Key Features of the De-Identification Task
- The de-identification task involves more semantic categories compared to traditional clinical NLP tasks. It focuses on identifying sensitive patient information, such as names, phone numbers, and ID numbers, rather than medical concepts like diagnoses and medications.
- The primary goal of de-identification is to remove PHIs, making the identification of information more critical than determining its semantic category.

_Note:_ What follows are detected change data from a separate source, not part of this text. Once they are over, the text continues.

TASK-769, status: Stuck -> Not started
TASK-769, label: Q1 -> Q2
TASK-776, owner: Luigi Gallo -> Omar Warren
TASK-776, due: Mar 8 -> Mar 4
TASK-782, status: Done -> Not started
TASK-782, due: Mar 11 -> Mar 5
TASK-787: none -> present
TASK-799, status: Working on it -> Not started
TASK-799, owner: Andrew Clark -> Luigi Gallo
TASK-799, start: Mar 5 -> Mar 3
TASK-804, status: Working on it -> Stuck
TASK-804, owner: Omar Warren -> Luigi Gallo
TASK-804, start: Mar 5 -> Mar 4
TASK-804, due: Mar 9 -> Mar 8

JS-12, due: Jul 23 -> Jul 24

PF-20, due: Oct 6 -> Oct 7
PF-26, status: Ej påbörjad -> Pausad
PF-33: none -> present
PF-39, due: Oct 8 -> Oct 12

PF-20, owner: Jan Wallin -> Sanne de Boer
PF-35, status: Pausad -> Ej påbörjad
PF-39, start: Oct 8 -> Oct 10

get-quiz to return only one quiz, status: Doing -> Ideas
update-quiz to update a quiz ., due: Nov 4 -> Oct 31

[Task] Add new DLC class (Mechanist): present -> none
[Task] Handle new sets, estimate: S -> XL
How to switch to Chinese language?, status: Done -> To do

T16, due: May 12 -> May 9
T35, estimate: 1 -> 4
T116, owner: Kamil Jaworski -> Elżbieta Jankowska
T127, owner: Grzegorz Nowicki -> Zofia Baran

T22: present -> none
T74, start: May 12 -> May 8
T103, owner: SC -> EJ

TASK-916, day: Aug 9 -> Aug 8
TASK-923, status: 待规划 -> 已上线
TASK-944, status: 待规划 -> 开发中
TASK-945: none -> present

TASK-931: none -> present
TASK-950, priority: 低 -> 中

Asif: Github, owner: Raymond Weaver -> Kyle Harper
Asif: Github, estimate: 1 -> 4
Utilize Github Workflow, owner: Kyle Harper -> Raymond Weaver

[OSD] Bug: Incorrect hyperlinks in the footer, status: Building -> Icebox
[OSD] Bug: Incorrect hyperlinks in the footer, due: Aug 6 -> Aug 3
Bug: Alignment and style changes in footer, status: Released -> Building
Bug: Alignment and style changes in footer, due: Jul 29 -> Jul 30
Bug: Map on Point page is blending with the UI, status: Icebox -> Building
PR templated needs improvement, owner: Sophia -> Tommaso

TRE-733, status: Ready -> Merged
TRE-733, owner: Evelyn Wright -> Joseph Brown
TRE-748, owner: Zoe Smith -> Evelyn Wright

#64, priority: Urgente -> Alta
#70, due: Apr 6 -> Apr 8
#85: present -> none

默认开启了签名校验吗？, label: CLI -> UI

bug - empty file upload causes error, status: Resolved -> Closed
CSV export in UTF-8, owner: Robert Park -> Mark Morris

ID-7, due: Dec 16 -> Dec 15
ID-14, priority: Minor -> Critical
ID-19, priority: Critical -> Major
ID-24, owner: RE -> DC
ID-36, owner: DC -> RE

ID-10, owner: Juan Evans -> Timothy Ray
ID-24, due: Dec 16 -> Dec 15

- De-identification systems use realistic surrogates to replace sensitive information for practical applications.
Data Preparation and Challenges
We used two datasets:
- i2b2/UTHealth Corpus: 1,304 clinical notes from 296 patients.
- UF Health Dataset: 4,996 clinical notes from 97 patients, spanning 39 note types. From this, we prepared 200 notes as the test set, 233 notes for training, and 77 notes for validation.
Key preprocessing steps included correcting typographic errors (e.g., missing spaces between words), sentence boundary detection, word tokenization, and BIO tagging schema.
Model Customization Strategies
We explored two strategies for customizing the i2b2-trained models for UF Health data:
- Merging Training Sets: Combined i2b2 and UF training sets to retrain the model from scratch.
- Fine-Tuning: Adapted pre-trained i2b2 models using UF training data. Fine-tuning proved more efficient, reducing training time and leveraging pre-trained parameters effectively.
Experimental Setup
Key parameters for our LSTM-CRFs model:
- Word embedding dimension: 300
- Character embedding dimension: 25
- Bidirectional word-level LSTM output: 100
- Bidirectional character-level LSTM output: 25
- Dropout probability: 0.5
- Learning rate: 0.005
- Gradient clipping range: [−5.0, 5.0]
- Momentum term: 0.9
- Training epochs: 30 (scratch), 15 (fine-tuning)
We evaluated models using micro-averaged strict and relax precision, recall, and F1-scores.
Results and Insights
- Fine-Tuning achieved the best performance with strict and relaxed F1 scores of 0.9288 and 0.9584, respectively.
- Adding linguistic features like word shape and part-of-speech, as well as knowledge-based features from local resources, further improved performance.
- Word embeddings from general English (e.g., CommonCrawl) outperformed embeddings trained on de-identified clinical text due to broader vocabulary coverage.
Conclusion
This study highlights the importance of adapting de-identification models for cross-institution settings. Fine-tuning, combined with linguistic and knowledge-based features, offers a practical approach to achieving robust performance. The insights gained from this work contribute to advancing privacy-preserving applications in clinical NLP.